++++ Supplied records

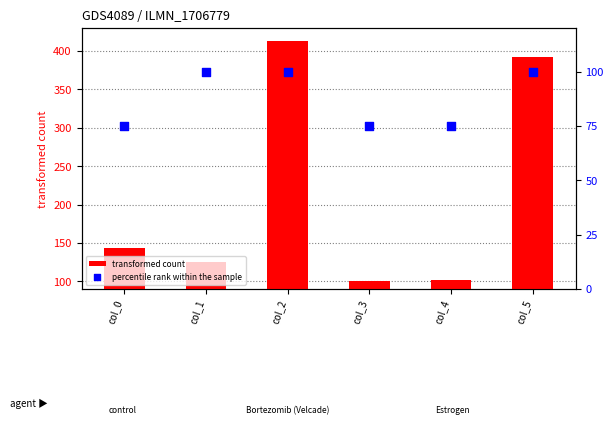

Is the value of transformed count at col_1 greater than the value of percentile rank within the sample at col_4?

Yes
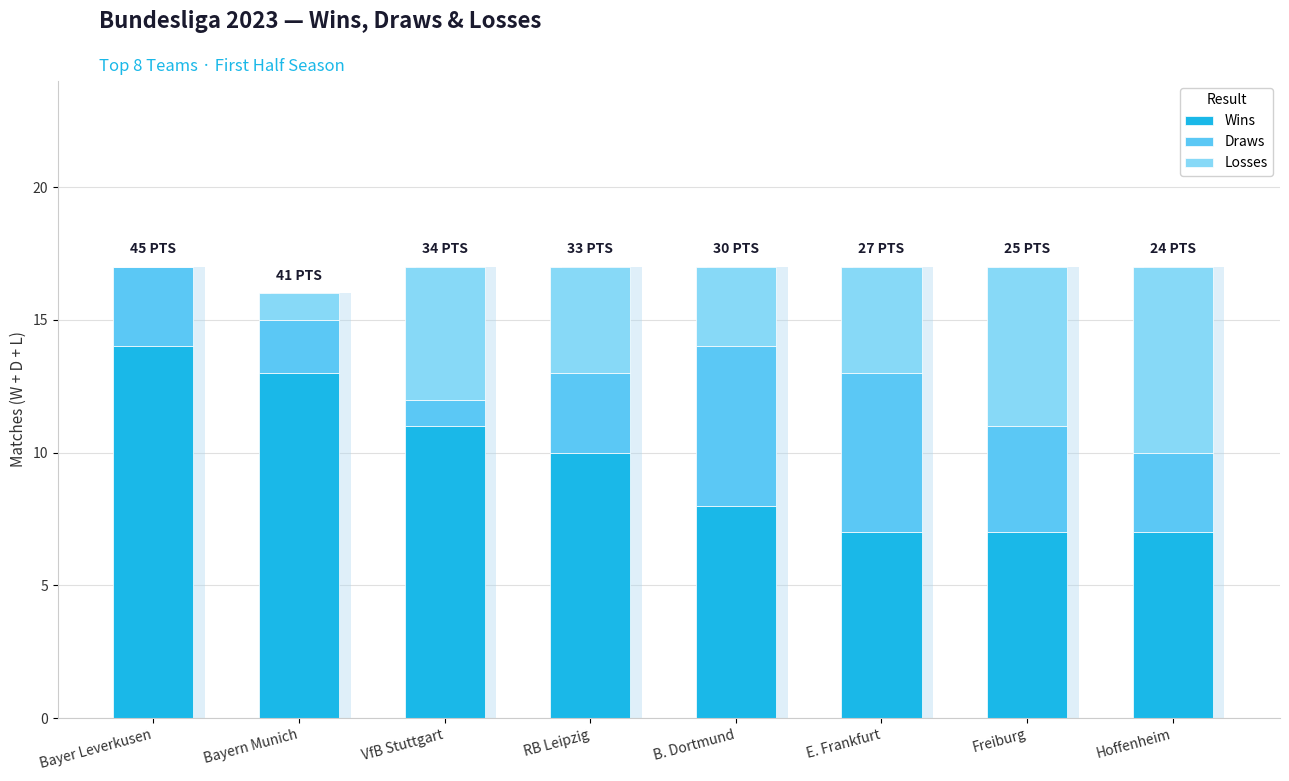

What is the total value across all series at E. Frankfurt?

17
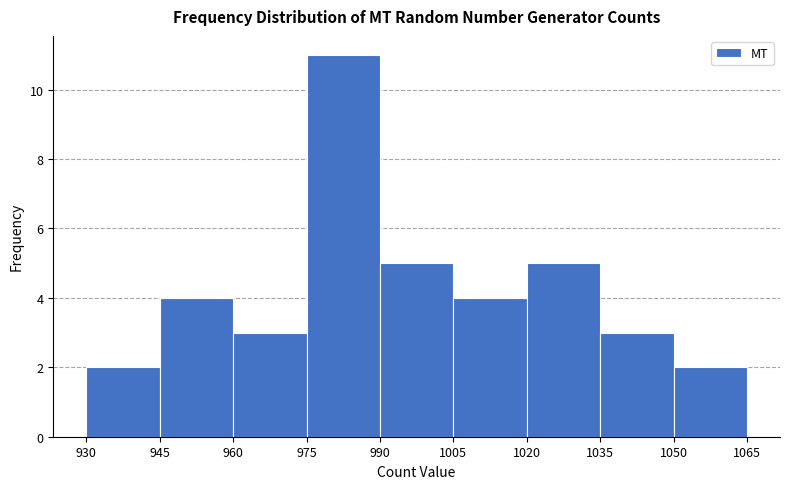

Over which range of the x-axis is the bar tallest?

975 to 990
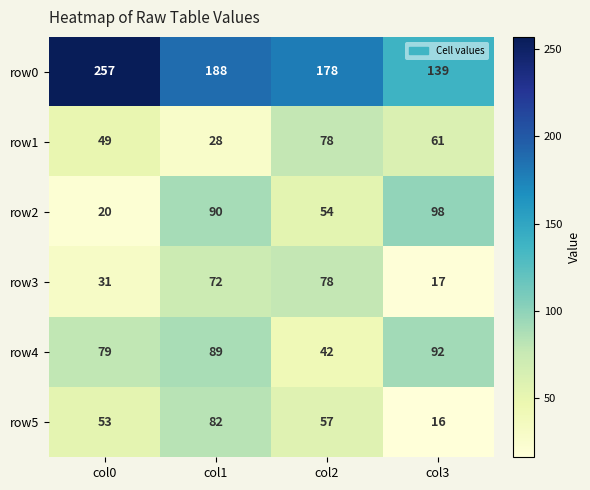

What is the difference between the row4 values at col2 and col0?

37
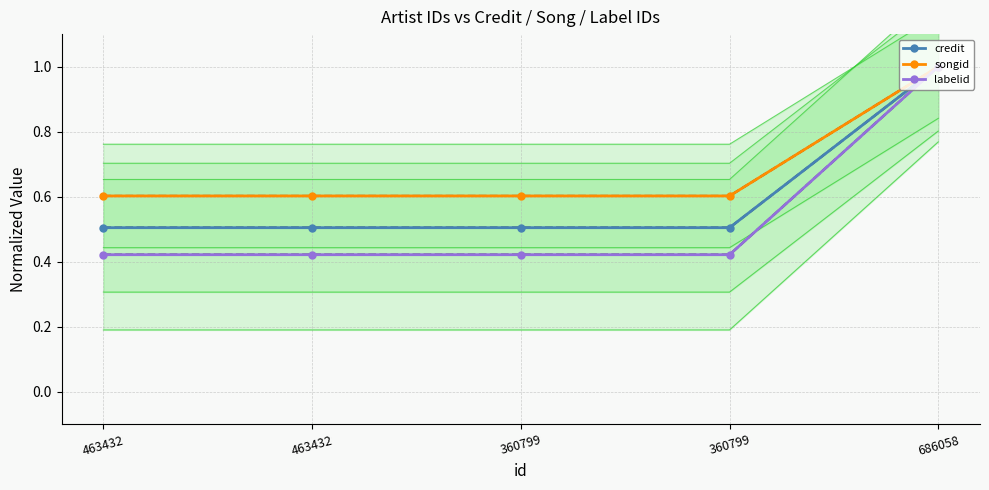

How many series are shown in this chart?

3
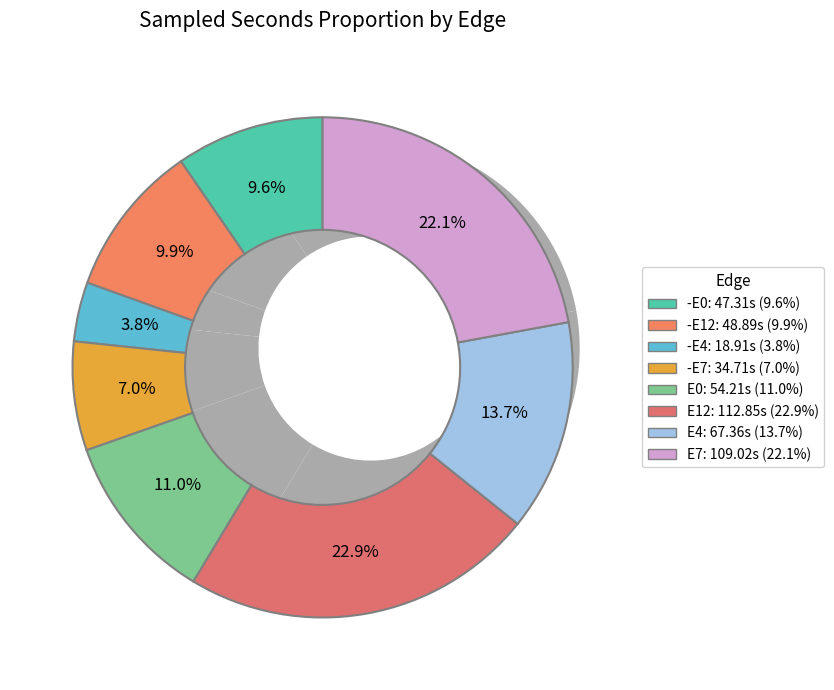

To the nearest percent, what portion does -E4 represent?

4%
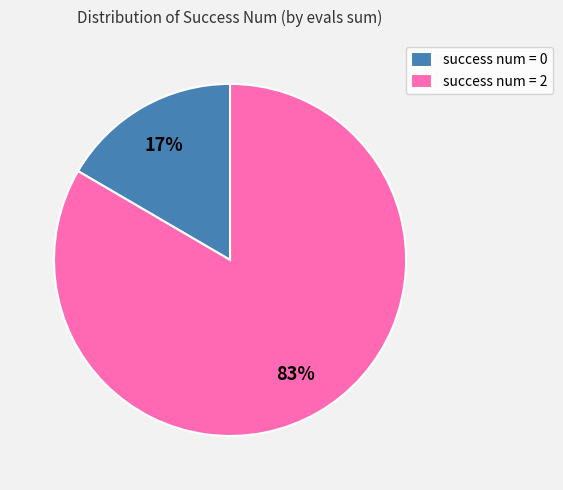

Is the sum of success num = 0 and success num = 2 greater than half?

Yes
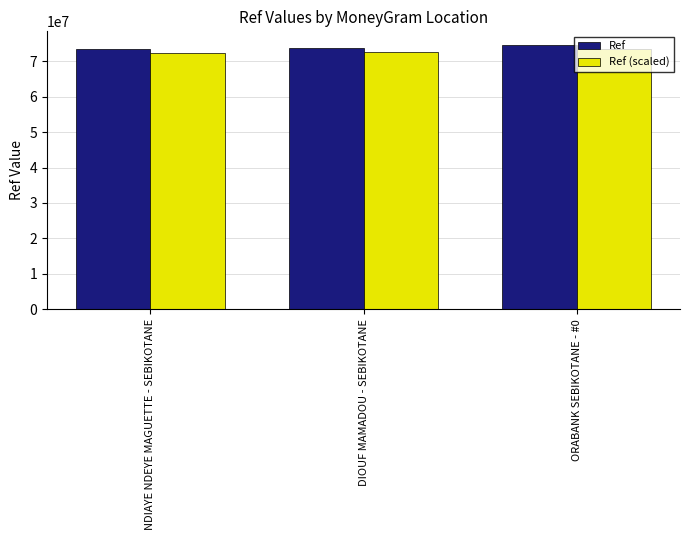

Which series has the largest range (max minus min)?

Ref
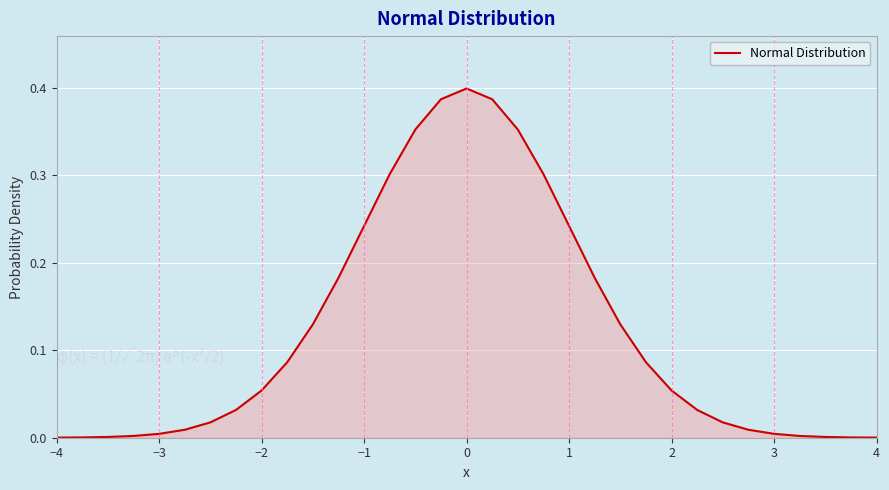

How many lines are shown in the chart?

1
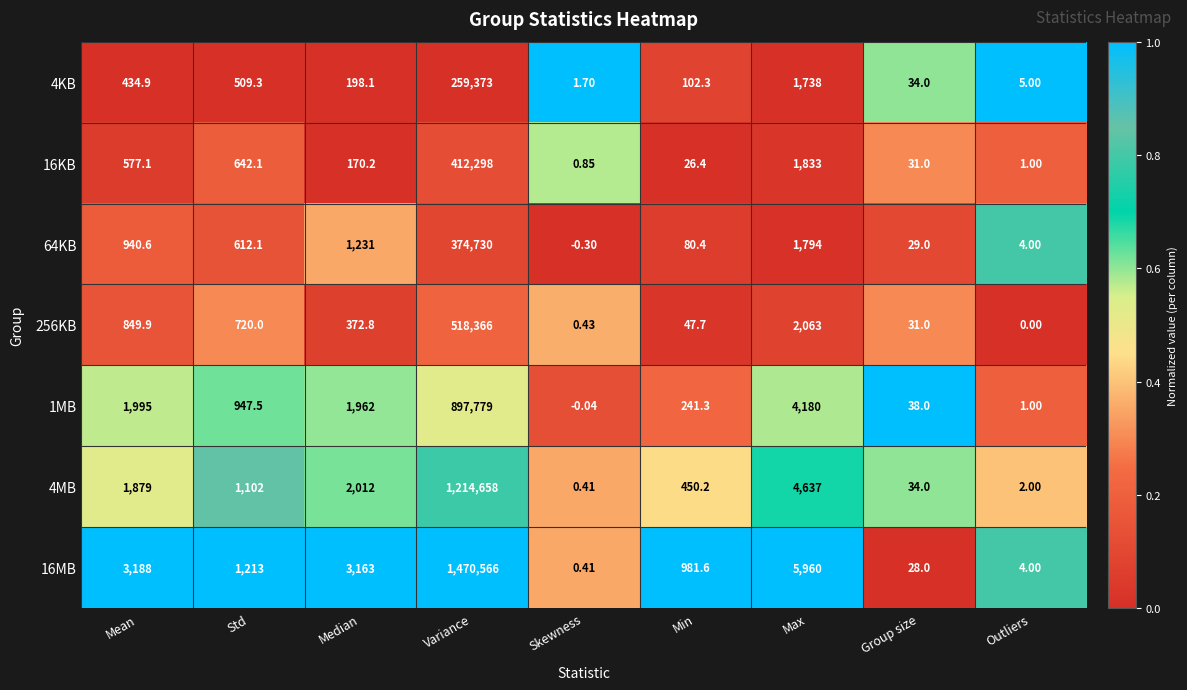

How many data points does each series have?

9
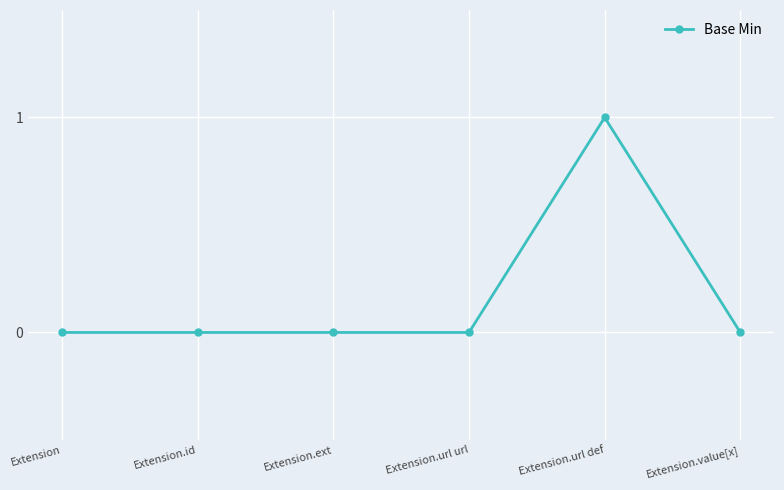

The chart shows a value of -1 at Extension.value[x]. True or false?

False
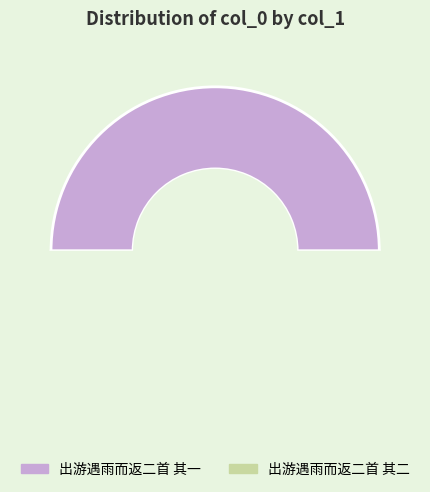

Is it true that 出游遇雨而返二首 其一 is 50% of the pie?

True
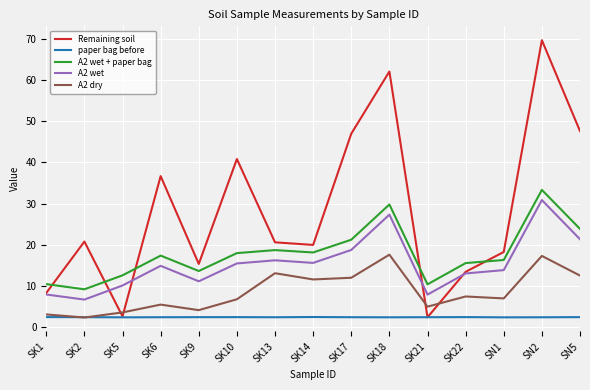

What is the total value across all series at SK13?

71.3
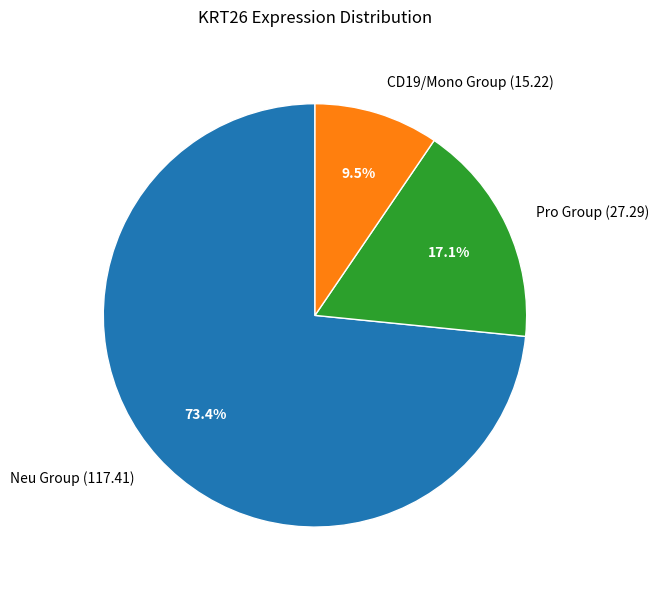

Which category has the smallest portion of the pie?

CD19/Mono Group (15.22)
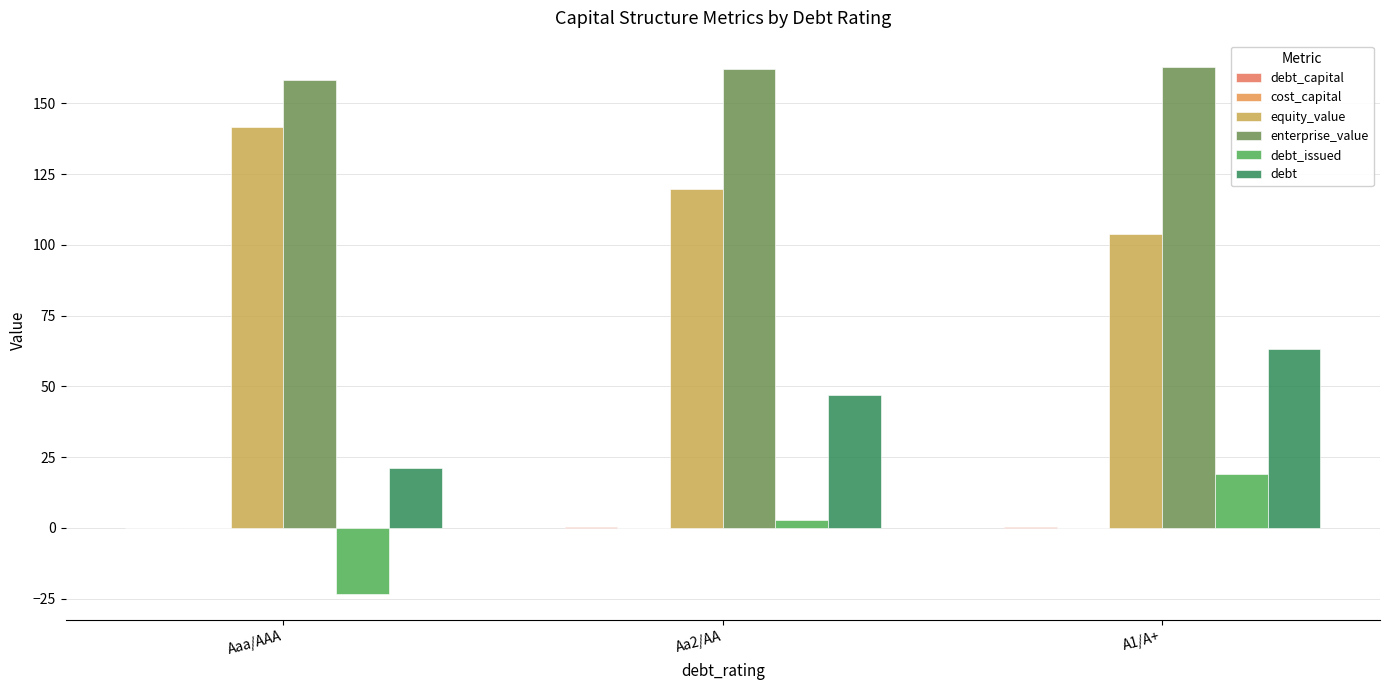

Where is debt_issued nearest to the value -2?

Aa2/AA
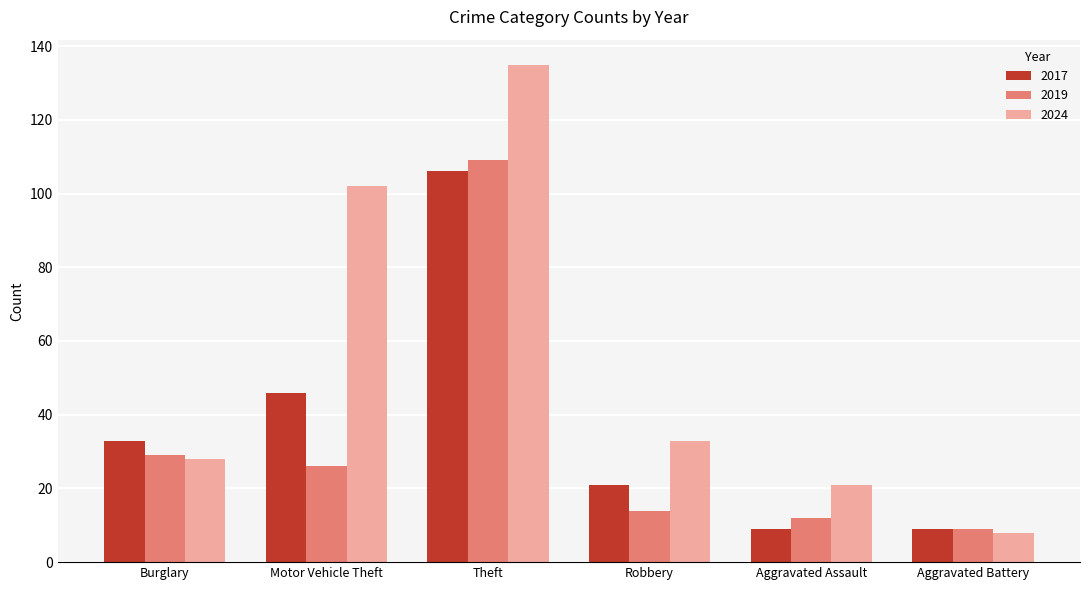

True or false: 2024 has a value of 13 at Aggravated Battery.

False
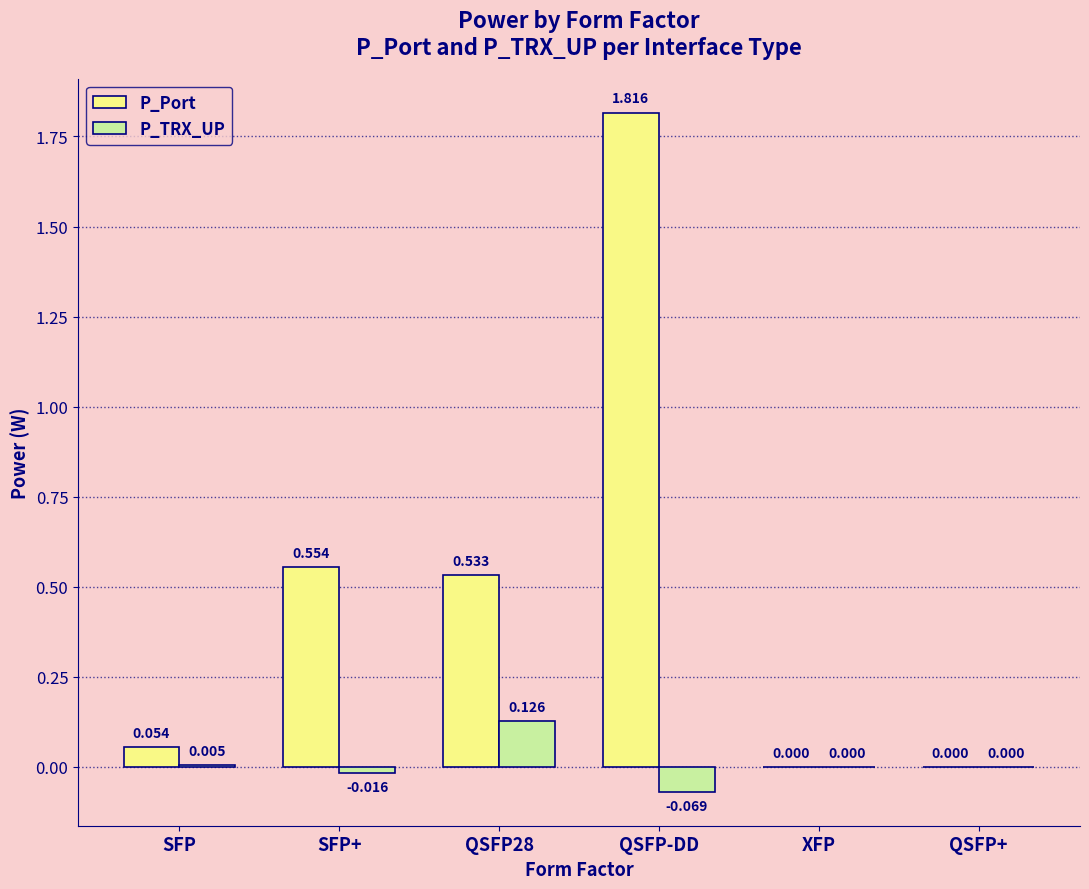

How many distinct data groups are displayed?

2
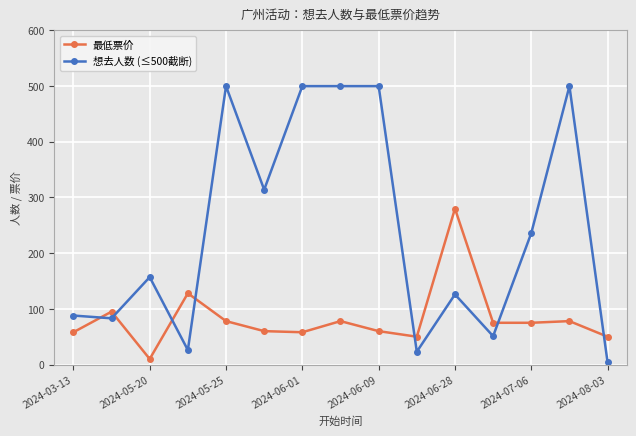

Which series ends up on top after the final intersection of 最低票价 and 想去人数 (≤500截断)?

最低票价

++++++++

[Your objective]: Collect every line of the records that contains the string "chart". Treat uppercase and lowercase as different.

[Reply to the exercise]:
How many series are shown in this chart?
How many lines are shown in the chart?
The chart shows a value of -1 at Extension.value[x]. True or false?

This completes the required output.